> Exercise input:
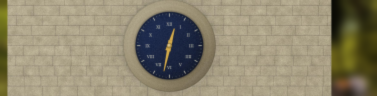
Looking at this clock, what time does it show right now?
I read 12:32
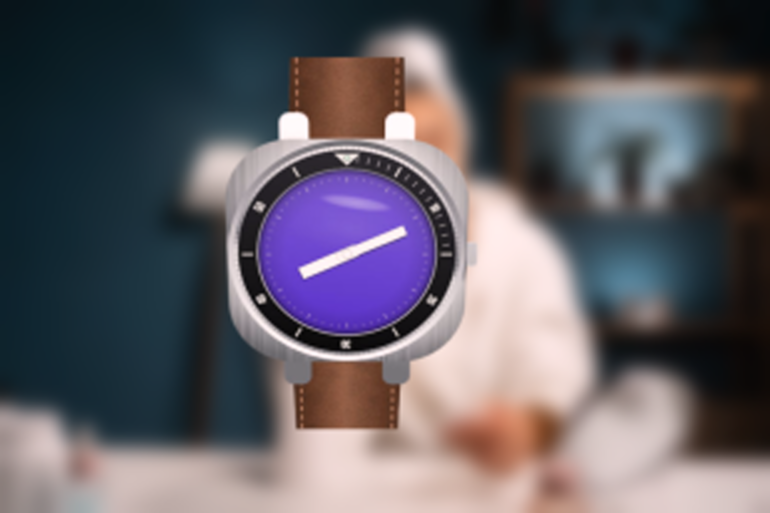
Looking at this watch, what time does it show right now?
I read 8:11
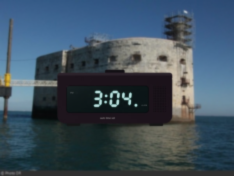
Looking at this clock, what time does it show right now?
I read 3:04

> Goal:
Reproduce the data word for word, starting at the line containing "Looking at this watch, what" and continuing through the end of the data, with both of those ends included. Leave out the pictures.

> Answer to this exercise:
Looking at this watch, what time does it show right now?
I read 8:11
Looking at this clock, what time does it show right now?
I read 3:04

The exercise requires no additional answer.